## TEXTO APRESENTADO
* * *

A filosofia ficou de fora do currículo da educação básica durante 37 anos, de 1971 a 2008. A exclusão se deu por decisão do regime militar, que substituiu as disciplinas de filosofia e sociologia pela de educação moral e cívica. De volta à grade do ensino médio, a disciplina passou a enfrentar novos desafios. “O primeiro é o de conduzir o aluno aos textos filosóficos. Isso tem que ser trabalhado de forma rápida por um professor, que geralmente tem uma aula por semana. A leitura necessitaria de mais tempo para ser melhor aproveitada”, assinala o filósofo e professor Ricardo Alves Barreira Lourenço. “O segundo é superar a ideia, tão pobre, de que a filosofia é uma matéria menor frente às matérias ‘de verdade’”, complementa.

Veja também:
Planos de aula de filosofia
Introdução à filosofia
Juventude e seu valor social

A filosofia, na prática, tornou-se um espaço privilegiado no qual os jovens podem exercitar o pensamento. “Os alunos devem passar por um processo de colocar em teste suas convicções, de argumentar e dar razões de forma eficiente, forte e consciente, e isso pode ser feito de formas interessantes”, defende Lourenço.

* * *

## ENTRADAS DE DADOS

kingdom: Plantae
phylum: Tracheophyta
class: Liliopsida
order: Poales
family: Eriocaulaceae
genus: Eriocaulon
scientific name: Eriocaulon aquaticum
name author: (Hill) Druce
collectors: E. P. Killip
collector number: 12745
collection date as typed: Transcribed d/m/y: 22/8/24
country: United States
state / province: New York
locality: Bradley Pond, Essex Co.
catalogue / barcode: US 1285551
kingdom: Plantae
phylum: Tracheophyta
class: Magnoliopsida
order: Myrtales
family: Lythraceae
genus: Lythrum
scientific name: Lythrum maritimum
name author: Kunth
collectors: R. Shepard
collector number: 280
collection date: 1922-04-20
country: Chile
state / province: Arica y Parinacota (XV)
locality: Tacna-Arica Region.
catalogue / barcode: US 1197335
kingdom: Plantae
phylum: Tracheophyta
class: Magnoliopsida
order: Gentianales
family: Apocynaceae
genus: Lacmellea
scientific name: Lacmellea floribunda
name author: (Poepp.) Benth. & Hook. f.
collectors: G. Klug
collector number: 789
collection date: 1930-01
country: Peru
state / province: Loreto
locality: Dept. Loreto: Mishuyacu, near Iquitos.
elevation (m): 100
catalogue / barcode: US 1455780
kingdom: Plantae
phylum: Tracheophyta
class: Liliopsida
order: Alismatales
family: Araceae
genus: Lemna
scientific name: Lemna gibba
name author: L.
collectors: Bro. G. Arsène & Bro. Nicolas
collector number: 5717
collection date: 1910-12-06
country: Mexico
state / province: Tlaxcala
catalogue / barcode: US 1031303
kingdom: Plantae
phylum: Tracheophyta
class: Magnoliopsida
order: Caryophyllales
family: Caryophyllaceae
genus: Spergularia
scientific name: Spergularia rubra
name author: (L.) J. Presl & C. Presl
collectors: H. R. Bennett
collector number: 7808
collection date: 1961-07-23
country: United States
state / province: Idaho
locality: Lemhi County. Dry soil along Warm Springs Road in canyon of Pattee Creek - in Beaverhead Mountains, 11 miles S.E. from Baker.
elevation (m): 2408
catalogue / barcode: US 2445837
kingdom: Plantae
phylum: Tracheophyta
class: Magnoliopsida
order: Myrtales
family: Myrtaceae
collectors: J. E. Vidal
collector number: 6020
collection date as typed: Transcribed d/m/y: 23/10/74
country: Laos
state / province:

* * *

## VERIFIQUE SUA COMPREENSÃO
1. Responda, com base no texto sobre a filosofia no ensino médio:
(a) Por quantos anos a filosofia ficou fora do currículo da educação básica?
(b) Que disciplina o regime militar pôs no lugar de filosofia e sociologia?
(c) Segundo Lourenço, o que os alunos devem colocar em teste?
2. Prossiga com o texto sobre a filosofia no ensino médio a partir da última frase apresentada.

## RESPOSTAS ÀS TAREFAS
1.
(a) Por 37 anos, de 1971 a 2008.
(b) Educação moral e cívica.
(c) Suas convicções.

2.
Interesse crescente
Segundo o filósofo e professor da Faculdade de Educação da Universidade Federal do Rio de Janeiro (UFRJ), Filipe Ceppas, o nível de envolvimento dos alunos com a disciplina é alto. “Quase nunca vejo uma turma de ensino médio ficar indiferente aos paradoxos de Zenão, à caverna de Platão, à tese do imperativo categórico ou aos aforismas de Oswald de Andrade”, relata.
Os professores, contudo, esforçam-se para deixar as aulas ainda mais interessantes. “No âmbito da filosofia, toda ação pedagógica que tenha algum humor, uma dose de engenhosidade e algum vínculo com questões mais imediatamente conectadas à vida dos estudantes desperta interesse”, garante.
Para Lourenço, filmes, músicas e notícias podem ser objetos do olhar filosófico em sala de aula. Os alunos também podem ser convidados a realizar ensaios filosóficos sobre questões de difícil complexidade. “Sempre trabalho com questões como ‘toda a beleza é subjetiva?’ Ou ‘a moral é sempre relativa?’. Os alunos buscam referências, pesquisam autores para tentar dar força aos seus próprios argumentos”, descreve.
Outra opção de trabalho são os debates, nos quais a classe é dividida em ‘a favor’ e ‘contra’. O professor, por sua vez, deve conhecer os argumentos que foram desenvolvidos por filósofos. “Caso contrário, a aula se transforma em um mero bate papo de ‘eu acho isso ou aquilo’ que contribui pouco”, lembra Lourenço.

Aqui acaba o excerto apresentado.